Einträge im Datensatz:
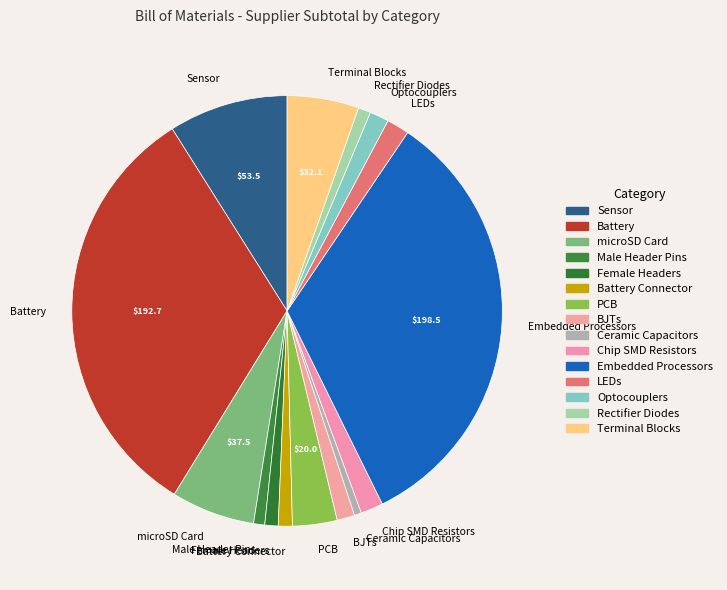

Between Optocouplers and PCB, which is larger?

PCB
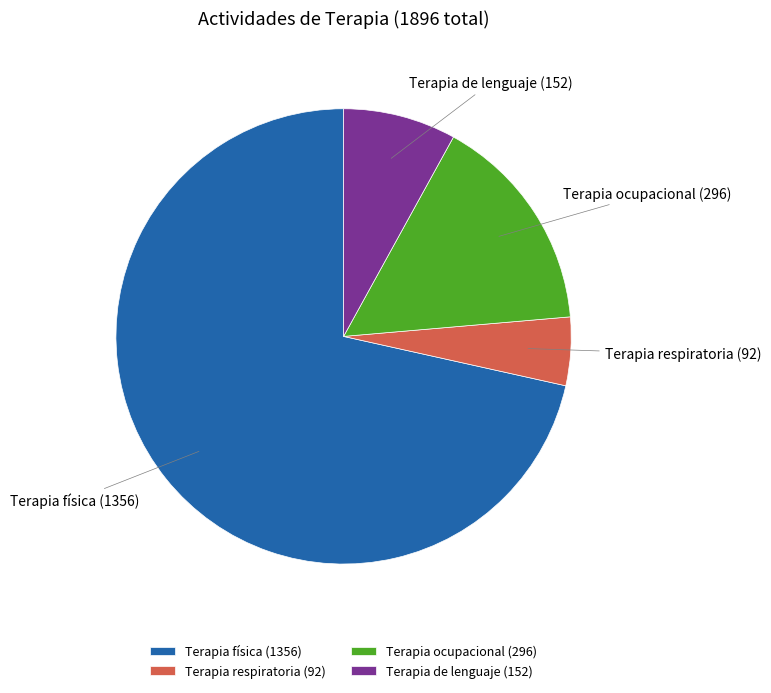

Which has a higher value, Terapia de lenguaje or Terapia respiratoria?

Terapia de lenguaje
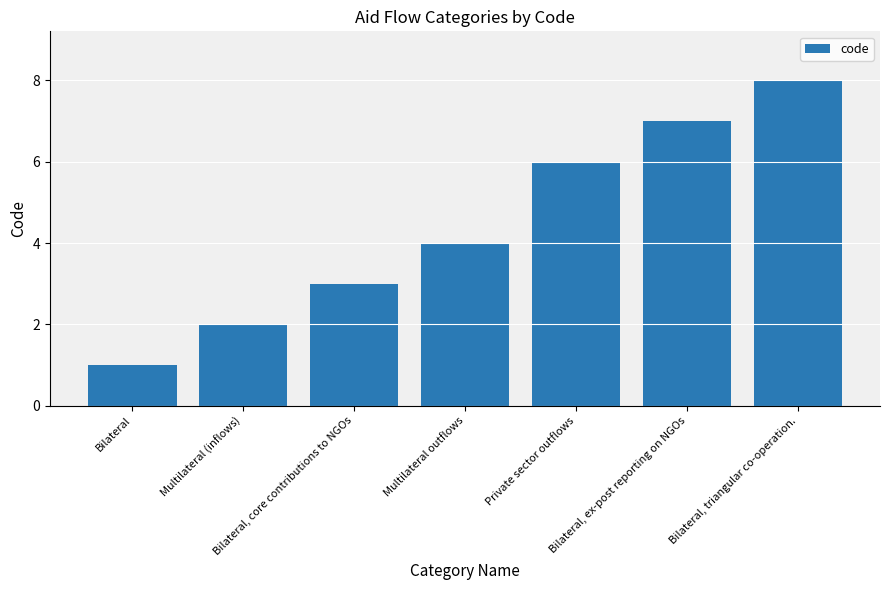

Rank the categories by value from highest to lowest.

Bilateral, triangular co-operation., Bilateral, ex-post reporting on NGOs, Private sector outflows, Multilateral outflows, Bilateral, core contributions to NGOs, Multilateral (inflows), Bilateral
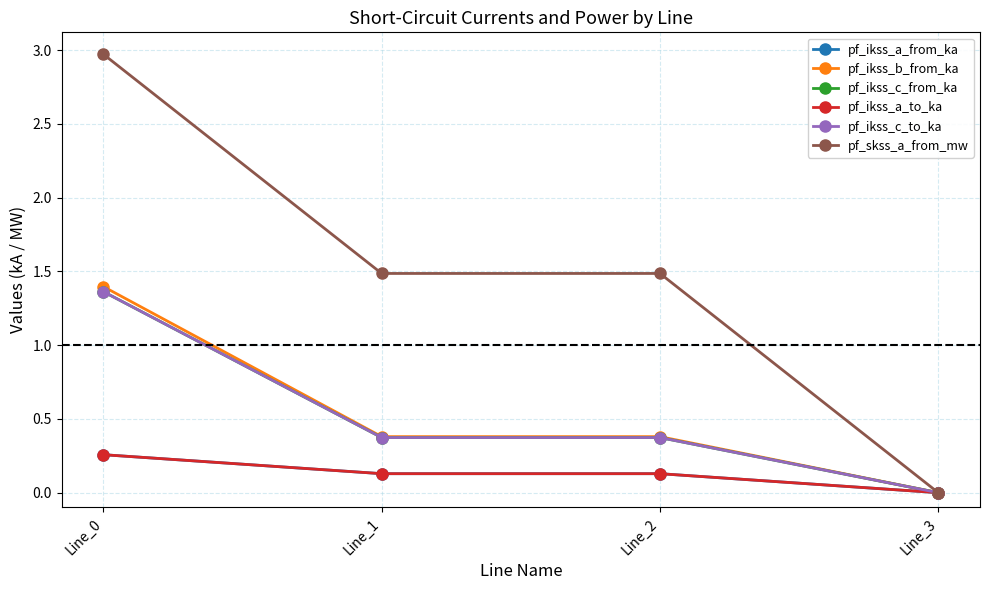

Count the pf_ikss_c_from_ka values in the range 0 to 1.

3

Zu erledigende Aufgabe:
Schreibe die Zeilen ab der Zeile mit „Rank the categories“ bis zum Ende der Einträge unverändert ab. Lass die Bilder in deiner Antwort weg.

Lösung der Aufgabe:
Rank the categories by value from highest to lowest.

Bilateral, triangular co-operation., Bilateral, ex-post reporting on NGOs, Private sector outflows, Multilateral outflows, Bilateral, core contributions to NGOs, Multilateral (inflows), Bilateral

Count the pf_ikss_c_from_ka values in the range 0 to 1.

3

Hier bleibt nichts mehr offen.